■ **TEXT UNDER STUDY**
++++
Dive Brief:
- According to data from a 10-year study by Johns Hopkins researchers, charging co-payments for emergency department visits by Medicaid patients with non-urgent medical needs doesn't do anything to reduce the practice. The study was published this week in JAMA Internal Medicine.
- The study compared the use of EDs between the years of 2001 and 2010 in eight states where hospitals were allowed to charge co-pays, with ED use in 10 states where hospitals were not allowed to charge ED co-pays.
- The failure of cost-sharing in the ED to impact usage has implications for how cost-sharing should be approached in Medicaid moving forward, says lead study author Mona Siddiqui, MD, MPH, assistant professor of internal medicine at the Johns Hopkins University School of Medicine.
++++
■ **COMPLETE THE FOLLOWING**
- 1) In the brief on Medicaid emergency department co-payments, in how many states were hospitals allowed to charge ED co-pays?
- 2) Continue the brief on Medicaid emergency department co-payments from the point where it stops.

■ **ENTRIES PROVIDED**
++++
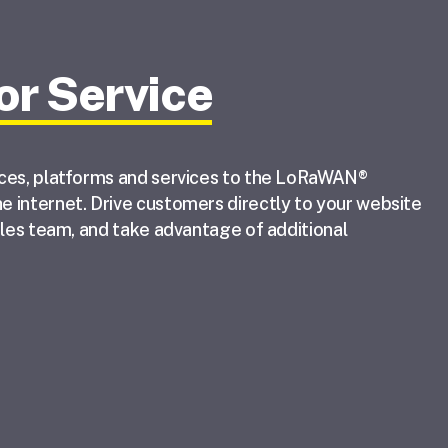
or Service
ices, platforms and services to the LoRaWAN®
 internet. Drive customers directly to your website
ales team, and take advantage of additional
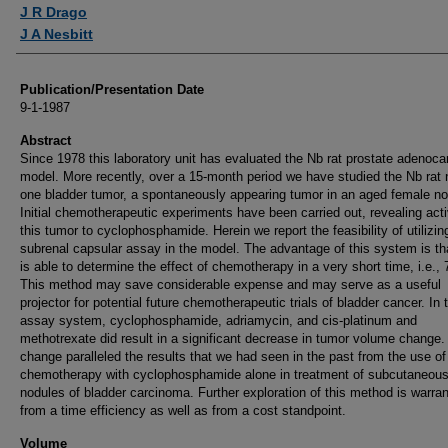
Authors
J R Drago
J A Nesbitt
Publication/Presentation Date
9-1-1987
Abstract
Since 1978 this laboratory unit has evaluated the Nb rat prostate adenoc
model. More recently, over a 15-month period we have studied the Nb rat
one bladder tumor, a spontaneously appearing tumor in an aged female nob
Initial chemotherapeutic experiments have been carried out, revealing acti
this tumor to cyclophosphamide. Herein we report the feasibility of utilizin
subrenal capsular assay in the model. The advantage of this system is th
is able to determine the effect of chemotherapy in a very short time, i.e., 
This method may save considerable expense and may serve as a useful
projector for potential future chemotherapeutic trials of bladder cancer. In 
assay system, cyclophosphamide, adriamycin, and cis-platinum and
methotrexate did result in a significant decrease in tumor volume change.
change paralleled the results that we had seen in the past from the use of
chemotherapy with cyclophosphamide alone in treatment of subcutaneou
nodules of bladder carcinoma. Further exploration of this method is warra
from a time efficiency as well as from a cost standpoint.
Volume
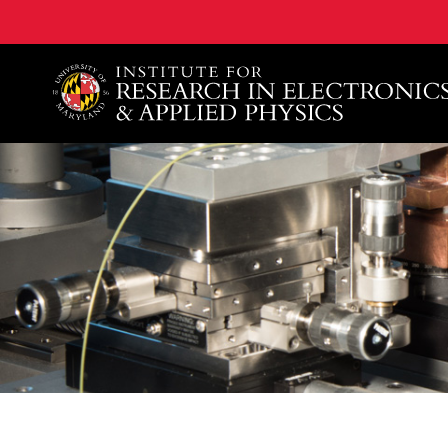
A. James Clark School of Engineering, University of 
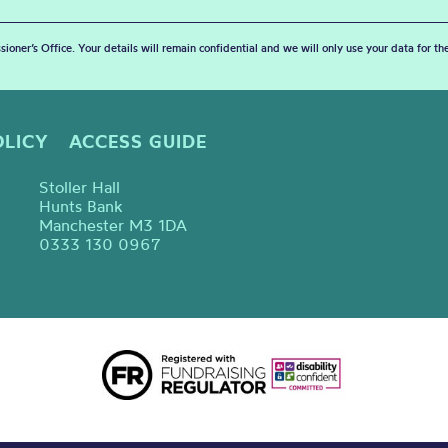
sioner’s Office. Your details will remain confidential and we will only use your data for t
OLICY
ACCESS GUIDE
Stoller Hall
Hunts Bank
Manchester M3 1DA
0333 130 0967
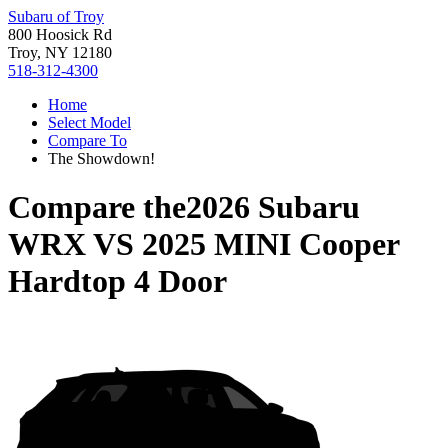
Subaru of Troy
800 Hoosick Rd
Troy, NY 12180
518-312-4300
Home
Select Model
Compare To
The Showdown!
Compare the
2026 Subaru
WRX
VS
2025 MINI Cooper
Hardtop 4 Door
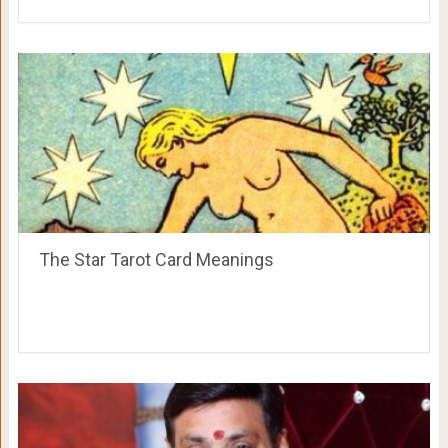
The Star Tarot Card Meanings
++++
■ **ANSWERS PROVIDED**
- 1) Eight states.

- 2)
Dive Insight:
These ED co-pays, which were authorized by Congress in 2005 in an attempt to steer Medicaid patients out of EDs and toward primary care physicians, are not doing their job. The real question is why. The study authors suggest that contributing factors in Medicaid patients' continued, non-urgent use of EDs could include lack of access to primary care physicians, and gray area among patients and hospitals in deeming what is "non-urgent."
These findings add weight to the issue of access to primary care. "The shortage that we know exists of primary care providers in a lot of rural areas and in Medicaid-heavy populations plays a huge role in patients then not being able to seek care with a longitudinal provider," Siddiqui was quoted by HealthLeaders Media.